|
Housing's stronger story
By Ron Woods
May 15, 2009
PORTFOLIO POINT: The data shows housing numbers are improving, a sign of a wider economic recovery.
Housing finance data may not get the attention it deserves thanks to controversies surrounding the budget. Most economists will tend to overlook the data because the majority of them are chardonnay-socialists and the budget has them mesmerised.
The lack of concentration is also because many economists will tend to say, incorrectly, that the huge rise in demand for housing loans is driven by the boost to the first-home buyer’s scheme, which reinforces the attractiveness of government intervention, which is central to their way of thinking.
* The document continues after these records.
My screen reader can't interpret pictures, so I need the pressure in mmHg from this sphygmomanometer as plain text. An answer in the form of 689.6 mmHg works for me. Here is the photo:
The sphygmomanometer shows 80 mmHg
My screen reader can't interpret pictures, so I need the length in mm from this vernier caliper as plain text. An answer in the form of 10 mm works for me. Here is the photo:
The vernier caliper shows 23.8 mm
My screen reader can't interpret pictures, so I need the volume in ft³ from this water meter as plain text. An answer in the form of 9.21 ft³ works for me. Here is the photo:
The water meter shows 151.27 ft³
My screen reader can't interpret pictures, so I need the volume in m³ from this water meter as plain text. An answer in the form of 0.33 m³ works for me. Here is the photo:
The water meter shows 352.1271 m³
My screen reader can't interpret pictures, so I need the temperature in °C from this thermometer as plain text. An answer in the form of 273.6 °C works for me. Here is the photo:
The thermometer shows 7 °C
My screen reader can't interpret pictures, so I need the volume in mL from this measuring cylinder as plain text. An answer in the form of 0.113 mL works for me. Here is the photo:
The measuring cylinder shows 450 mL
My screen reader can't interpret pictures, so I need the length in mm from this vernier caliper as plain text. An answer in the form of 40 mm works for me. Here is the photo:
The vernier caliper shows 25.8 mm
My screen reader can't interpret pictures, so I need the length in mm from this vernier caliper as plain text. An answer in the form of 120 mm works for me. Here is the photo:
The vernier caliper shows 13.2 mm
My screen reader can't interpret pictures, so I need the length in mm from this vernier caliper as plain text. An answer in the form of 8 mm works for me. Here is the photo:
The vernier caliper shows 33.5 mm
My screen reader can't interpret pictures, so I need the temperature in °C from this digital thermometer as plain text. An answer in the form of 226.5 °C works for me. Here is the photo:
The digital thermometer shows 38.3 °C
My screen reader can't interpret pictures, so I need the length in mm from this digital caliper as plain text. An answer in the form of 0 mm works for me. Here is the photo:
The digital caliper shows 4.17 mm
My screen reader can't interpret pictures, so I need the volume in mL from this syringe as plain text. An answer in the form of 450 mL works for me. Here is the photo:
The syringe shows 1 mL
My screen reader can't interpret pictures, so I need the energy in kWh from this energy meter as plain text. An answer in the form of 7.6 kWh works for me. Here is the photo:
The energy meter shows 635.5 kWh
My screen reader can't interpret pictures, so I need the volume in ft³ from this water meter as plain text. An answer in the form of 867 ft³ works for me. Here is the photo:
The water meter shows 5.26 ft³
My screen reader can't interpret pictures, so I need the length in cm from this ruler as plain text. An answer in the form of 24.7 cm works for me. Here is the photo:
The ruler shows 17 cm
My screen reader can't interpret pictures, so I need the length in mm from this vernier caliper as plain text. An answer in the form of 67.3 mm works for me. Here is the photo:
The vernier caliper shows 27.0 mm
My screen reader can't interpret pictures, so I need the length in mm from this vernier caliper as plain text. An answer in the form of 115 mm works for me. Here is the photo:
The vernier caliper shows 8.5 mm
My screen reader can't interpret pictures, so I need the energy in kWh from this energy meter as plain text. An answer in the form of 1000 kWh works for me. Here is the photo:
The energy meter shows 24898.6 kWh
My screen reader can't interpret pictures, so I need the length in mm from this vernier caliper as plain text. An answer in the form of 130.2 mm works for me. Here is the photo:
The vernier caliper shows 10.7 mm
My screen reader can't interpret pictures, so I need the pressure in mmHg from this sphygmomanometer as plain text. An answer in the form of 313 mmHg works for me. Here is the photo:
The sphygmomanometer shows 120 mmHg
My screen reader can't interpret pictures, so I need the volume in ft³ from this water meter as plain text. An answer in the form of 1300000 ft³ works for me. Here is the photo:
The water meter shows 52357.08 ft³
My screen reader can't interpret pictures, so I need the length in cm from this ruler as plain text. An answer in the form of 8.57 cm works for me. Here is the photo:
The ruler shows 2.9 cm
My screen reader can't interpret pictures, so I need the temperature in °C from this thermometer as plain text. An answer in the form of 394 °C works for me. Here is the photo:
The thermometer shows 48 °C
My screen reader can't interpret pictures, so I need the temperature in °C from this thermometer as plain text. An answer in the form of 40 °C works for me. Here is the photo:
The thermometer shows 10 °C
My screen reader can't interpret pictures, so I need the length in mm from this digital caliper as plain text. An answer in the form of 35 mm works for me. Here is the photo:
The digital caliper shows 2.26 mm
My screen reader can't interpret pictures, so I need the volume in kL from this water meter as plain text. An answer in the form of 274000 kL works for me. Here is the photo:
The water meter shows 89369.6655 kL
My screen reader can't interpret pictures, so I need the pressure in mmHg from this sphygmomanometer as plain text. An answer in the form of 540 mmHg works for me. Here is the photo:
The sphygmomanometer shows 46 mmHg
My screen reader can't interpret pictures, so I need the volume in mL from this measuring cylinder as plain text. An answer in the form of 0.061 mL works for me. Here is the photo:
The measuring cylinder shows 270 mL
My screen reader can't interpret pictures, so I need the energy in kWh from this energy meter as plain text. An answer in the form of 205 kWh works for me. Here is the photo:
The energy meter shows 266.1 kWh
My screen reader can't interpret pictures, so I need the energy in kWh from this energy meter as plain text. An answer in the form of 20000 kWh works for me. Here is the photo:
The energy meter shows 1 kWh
But the housing finance data deserves attention for several reasons:
- First, it shows more signs of economic recovery. Total loans in March (excluding refinancing) were 30.5% higher than the bottom reached in August 2008 (see first chart).
- Second, it shows the recovery began in September, when interest rate cuts began.
- Third, the boost to first-home buyers, introduced mid-October 2008, was effective but rate cuts worked first: The number of loans to construct a dwelling bottomed in November (and has risen 24% since) but that was after all other loans had been rising for three months.
- Demand from non-first home buyers is also up a hefty 20% since November (see next chart).

- The number of loans to buy new dwellings has risen by more than 45% since the low in August and has returned to pre-GFC levels. This makes me wonder why “RuddBank” is necessary (the legislation to create it currently being debated in the Senate).
- Finally, the cash splashed on first-home buyers (government spending) does work but interest rates (monetary policy) will also do the job without the subsidy from the rest of the population that government spending necessitates.
(Under the terms of the original first-home buyer's grants, new houses and existing houses had a $7000 grant. The Rudd government's boost meant the grants jumped to $21,000 for new homes and $14,000 for existing homes.)
The "boost" aspect of the grants will continue for six months after June 30. But the scheme will fade fast: under the terms detailed in budget papers, the “boost” (the extra on top of the original $7000 grant) will drop to $14,000 for new homes and $10,500 for established homes.)
In other words, the new housing data is more important than usual because it is likely to be indicating that the recovery appears to be consolidating as demand from non-first home buyers continues to rise; and the combined number of loans to build new or buy newly built dwellings is the highest since October 1999.
That year, 1999, was an interesting one. It was the year the last Australian housing boom began. It was also a time when there was another housing “cash splash” combined with historically low interest rates. In April 1999, Sydney suffered a hail storm where the insured loss totalled $1.7 billion, which was the largest absolute insured loss in Australian history and a hefty “cash splash”.
The hail storm triggered a frenzy of housing reconstruction activity in Sydney, which rippled through other cities as house prices began to take off. This was also at the time when interest rates had been cut to the then equal lowest since the 1960s. The combination of a cash splash (then a private one from the insurance industry) and ultra-low interest rates created a housing boom in activity and prices which lasted until late 2003.
It is too early to say there is a new boom beginning, but it is nevertheless likely not too early to say an economic recovery is under way.
Dr Ron Woods is chief economist of Econoclast.